Что тут было делать Скирону... В чаянии пришествия великого владыки, упорядочивателя Хаоса, он то с надеждой глядел на но­сившую его Землю, то с верой и упованием возводил взор в еще более пространное и более глубокое, чем бескрайнее море, небо, от яркого блеска которого глаза у него теперь уже вовсе не болели, а только сле­зились, и хотя, казалось, эти коварные, алчные временщики-боги крепко-накрепко прибрали к рукам все, чего мог достигнуть глаз, Скирон знал, Скирон чувствовал. Скирон верил, что еще явится тот единый, исполненный благости вседержитель, добром подчинит себе все зримое и незримое и своим непостижимым для смертных разумом обратит к добродетели и его, Скирона, и Атрея, и еще тьмы и тьмы им подобных. Но это казалось таким отдаленным в веках, что, подавленный печалью Скирон и не надеялся дожить, однако он знал, что должен все-таки ради Него что-то заранее предпринять, сделать какой-то шаг для встречи с Ним, должен что-то свершать и свершать, чтоб этот щедрый и многокрасочный мир, пусть не весь, но хоть его малая, предпещерная, принадлежащая ему, Скиро­ну, частица, осквернялась как можно меньше; часто сиживая в мозгу той угрюмой скалы, Скирон, весь обратившись в сомнение и раздумье, сравнивал друг с другом тех жадных богов и выпестованных ими людей; из-за этих подлых правителей люди, уподобив­шись совам, разучились при свете дня видеть в этом мире добро, и Скирон так сострадал им, так жалел их скудных духом, обреченных жалкому прозябанию, что порой ему думалось, что не только, мол, суженая Воде Тиро, но и та, преданная им забвению женщина, помесь ласточки и змеи, даже имени которой он не желал вспоминать, будто и не так уж были виноваты, став игралищем страстей тех дер­жавших их в своей власти богов.

...С той поры Скирон, хоть и приобщившийся несказанной доброте, сделался угрюмым, как сама его скала.
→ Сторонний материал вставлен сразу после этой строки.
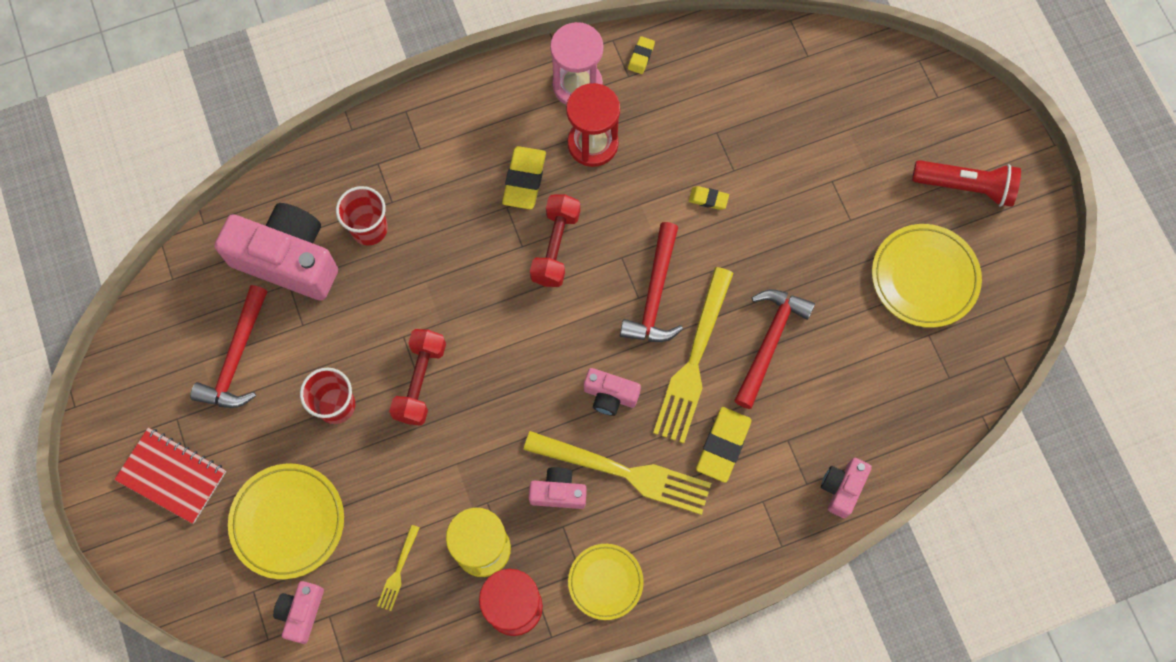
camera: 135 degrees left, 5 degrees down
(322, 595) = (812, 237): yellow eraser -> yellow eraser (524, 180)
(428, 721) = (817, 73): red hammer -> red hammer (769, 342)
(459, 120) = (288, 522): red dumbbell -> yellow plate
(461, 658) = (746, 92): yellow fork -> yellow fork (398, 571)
И менялся он только на людях. То новое, что он для себя открыл, теперь обернулось для него неким призванием. Если до сих пор он только грабил прохожих, то теперь стал их и убивать. Убивал он низких помыслами и зло­действующих, отделяя их души от мерзостной плоти.

И только одному пришельцу сказал он об этом. В тот солнечный, яркий день журавль не подал ему никакой вести. Гость заявился в полдень, когда стояла самая жара; приметив этого человека невда­леке, Скирон с вялым любопытством наблюдал, как тот шнырял туда-сюда в поисках худопрославленного разбойника. Наконец, человек приблизился к прилегшему в тени Скирону и говорит:

— Издалеказримый, пылкомуравьиный остров Эгина моя дер­жава, Эак я, ведущий беседы с Зевсом.

— Ах! — сказал Скирон, чуть приподнявшись и глянув на не­го пренебрежительно снизу вверх. — Значит, говоришь, издалеказримая Эгина владение твое, а сам ты Эак, ведущий беседы с Зевсом?

— Да, — с гордостью подтвердил тот.

Казалось, он достоин был быть сброшенным.

— Выходит, ты близок с Зевсом? — спросил Скирон.